*Исходный текст:*
*****
Это искусство перехода от болезненного и неизбежно ущербного саботажа реальности в предшествующие авангарду эпохи к утопии прямого жизнестроения как производства одновременно полезных и прекрасных вещей, а также свободных общественных отношений, не отмеченных печатью насилия. То, что подобная перспектива для искусства оказалась исторически не реализованной, не отменяет достижения отдельными художниками в ее пределах имманентной политичности своих работ, предполагающей альтернативный неотчужденный порядок межчеловеческих отношений и отношений человека с вещами, принципиально иные модели чувственности и фигуры желания.
На первый план здесь вышла проблема утилизации и уничтожения «запасов» насилия и тех институтов, которые занимаются их архивацией, культивированием и прямым использованием. Именно в отношении представителей последних в культуре должна сохраняться критическая функция, которую в свое время выполняли русские левые авангардисты.
Таким образом, можно несколько уточнить наш центральный тезис: опыт отчужденного труда, истолкованный как опыт насилия, является тем самым опытом, который художники авангардного искусства и литературы порой в абсурдных, избыточных и преувеличенных образах выражали и изживали в своих произведениях. Поэтому мы предполагаем изучать авангард в разрезе экстремального опыта насилия, в котором политическое и поэтическое сплетаются порой до неразличимости. Эта интуиция, здесь только манифестированная, должна позволить выявить при дальнейшем конкретном анализе произведений идею единичности и исключительности авангардного проекта на уровне как его авторов, так и его продуктов.
*****
*Исходные материалы:*
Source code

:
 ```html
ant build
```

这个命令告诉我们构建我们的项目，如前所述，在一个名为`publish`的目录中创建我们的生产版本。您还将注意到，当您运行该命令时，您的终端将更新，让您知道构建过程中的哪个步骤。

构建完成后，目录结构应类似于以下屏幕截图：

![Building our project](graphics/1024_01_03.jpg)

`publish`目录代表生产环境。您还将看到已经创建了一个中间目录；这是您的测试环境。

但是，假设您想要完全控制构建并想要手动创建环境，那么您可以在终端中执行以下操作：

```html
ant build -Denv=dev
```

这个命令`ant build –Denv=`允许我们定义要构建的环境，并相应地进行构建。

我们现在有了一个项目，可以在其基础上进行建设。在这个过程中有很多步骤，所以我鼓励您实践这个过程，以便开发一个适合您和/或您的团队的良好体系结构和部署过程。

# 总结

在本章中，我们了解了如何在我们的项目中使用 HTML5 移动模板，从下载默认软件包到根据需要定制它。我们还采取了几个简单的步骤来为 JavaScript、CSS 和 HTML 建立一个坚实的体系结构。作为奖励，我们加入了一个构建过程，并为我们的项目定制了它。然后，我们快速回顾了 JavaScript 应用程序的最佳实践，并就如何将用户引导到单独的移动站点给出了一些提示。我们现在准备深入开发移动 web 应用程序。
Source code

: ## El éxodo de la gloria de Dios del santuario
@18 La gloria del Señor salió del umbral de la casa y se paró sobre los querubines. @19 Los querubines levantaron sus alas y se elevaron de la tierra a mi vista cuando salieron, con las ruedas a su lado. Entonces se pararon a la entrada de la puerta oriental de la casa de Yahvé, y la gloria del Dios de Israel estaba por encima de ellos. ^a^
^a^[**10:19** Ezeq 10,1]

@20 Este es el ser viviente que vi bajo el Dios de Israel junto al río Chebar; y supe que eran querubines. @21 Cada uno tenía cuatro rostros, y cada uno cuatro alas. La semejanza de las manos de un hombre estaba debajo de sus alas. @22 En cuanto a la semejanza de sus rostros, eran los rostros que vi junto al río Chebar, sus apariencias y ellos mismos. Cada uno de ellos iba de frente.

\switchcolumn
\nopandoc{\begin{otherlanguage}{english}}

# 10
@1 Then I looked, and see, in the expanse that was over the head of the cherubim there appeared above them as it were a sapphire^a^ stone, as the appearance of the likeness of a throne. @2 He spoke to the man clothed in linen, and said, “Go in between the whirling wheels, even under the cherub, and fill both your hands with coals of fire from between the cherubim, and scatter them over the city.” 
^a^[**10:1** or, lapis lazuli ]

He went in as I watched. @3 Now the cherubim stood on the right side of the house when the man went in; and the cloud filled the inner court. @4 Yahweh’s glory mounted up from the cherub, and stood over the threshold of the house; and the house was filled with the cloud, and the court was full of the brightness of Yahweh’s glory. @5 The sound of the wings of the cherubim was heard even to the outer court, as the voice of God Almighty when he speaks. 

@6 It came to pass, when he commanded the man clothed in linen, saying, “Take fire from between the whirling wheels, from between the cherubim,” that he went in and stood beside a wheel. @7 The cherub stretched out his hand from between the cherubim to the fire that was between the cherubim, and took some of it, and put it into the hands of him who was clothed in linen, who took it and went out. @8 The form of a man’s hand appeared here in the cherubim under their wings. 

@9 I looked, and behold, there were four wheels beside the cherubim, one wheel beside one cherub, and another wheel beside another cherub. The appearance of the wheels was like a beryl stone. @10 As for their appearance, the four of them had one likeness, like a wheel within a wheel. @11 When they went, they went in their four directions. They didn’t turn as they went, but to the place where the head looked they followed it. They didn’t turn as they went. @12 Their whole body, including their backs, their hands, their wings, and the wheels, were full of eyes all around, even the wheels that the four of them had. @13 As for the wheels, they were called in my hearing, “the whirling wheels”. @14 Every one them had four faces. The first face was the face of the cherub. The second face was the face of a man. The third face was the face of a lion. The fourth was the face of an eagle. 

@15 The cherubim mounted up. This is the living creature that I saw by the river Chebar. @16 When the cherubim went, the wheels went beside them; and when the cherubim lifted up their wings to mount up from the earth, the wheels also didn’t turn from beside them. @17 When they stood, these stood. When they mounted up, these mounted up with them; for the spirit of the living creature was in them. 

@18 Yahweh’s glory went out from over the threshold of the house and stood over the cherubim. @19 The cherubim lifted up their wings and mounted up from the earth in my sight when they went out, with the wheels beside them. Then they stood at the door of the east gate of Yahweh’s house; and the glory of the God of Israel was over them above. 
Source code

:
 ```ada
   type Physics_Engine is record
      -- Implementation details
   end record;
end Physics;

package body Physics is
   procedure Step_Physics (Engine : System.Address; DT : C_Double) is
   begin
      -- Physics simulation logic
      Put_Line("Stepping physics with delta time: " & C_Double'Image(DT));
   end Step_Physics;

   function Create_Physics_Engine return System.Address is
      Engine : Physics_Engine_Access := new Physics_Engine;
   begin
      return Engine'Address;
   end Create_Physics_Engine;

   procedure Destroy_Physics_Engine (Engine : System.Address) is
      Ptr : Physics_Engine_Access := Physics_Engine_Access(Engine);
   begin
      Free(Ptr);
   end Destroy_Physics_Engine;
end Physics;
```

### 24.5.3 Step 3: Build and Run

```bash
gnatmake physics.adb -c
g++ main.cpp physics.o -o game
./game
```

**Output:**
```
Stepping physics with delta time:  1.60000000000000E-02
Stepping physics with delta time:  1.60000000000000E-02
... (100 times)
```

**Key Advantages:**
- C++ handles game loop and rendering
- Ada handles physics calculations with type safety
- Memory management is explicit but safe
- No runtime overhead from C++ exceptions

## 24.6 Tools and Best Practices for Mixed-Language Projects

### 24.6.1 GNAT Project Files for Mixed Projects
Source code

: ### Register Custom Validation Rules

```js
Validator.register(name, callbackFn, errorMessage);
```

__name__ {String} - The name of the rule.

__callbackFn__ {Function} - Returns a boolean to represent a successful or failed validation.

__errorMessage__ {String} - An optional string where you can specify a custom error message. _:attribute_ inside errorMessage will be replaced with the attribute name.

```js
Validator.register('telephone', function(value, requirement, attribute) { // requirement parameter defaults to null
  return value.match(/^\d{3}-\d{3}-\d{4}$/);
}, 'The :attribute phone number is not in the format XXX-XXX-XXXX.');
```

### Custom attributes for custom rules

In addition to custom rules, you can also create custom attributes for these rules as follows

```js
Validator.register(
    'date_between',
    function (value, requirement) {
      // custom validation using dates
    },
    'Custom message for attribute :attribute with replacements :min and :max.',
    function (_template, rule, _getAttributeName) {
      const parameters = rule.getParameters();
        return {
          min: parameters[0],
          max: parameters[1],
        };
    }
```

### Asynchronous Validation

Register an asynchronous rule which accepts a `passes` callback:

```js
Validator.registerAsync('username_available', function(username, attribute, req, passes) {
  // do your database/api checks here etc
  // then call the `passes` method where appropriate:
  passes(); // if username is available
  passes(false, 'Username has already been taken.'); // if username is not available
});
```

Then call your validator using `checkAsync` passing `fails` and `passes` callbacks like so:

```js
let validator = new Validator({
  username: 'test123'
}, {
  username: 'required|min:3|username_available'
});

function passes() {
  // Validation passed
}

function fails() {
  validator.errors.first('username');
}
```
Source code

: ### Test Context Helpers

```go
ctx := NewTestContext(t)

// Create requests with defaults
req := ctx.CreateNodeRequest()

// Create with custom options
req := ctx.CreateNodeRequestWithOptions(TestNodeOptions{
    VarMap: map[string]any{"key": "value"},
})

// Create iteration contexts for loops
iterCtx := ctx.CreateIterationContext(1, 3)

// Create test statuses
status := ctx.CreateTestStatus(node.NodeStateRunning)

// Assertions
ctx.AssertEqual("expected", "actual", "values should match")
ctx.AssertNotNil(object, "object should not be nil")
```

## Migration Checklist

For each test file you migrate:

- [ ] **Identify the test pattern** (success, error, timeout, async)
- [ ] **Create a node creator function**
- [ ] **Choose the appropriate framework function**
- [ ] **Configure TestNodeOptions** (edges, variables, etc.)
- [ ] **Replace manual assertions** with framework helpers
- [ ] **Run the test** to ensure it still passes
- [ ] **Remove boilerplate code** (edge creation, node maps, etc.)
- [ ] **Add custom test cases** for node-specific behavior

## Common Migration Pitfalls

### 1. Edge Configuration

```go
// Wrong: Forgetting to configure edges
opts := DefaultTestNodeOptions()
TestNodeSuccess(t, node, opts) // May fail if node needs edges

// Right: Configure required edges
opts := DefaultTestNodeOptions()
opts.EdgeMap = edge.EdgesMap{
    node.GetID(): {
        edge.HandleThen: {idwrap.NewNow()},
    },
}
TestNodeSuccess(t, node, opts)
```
*****
*Задание:*
Перепишите слово в слово отрывок из текста об авангарде: от слов «Это искусство перехода» до слов «и фигуры желания.» включительно. Материалы взяты из другого источника.

*Решённая задача:*
Это искусство перехода от болезненного и неизбежно ущербного саботажа реальности в предшествующие авангарду эпохи к утопии прямого жизнестроения как производства одновременно полезных и прекрасных вещей, а также свободных общественных отношений, не отмеченных печатью насилия. То, что подобная перспектива для искусства оказалась исторически не реализованной, не отменяет достижения отдельными художниками в ее пределах имманентной политичности своих работ, предполагающей альтернативный неотчужденный порядок межчеловеческих отношений и отношений человека с вещами, принципиально иные модели чувственности и фигуры желания.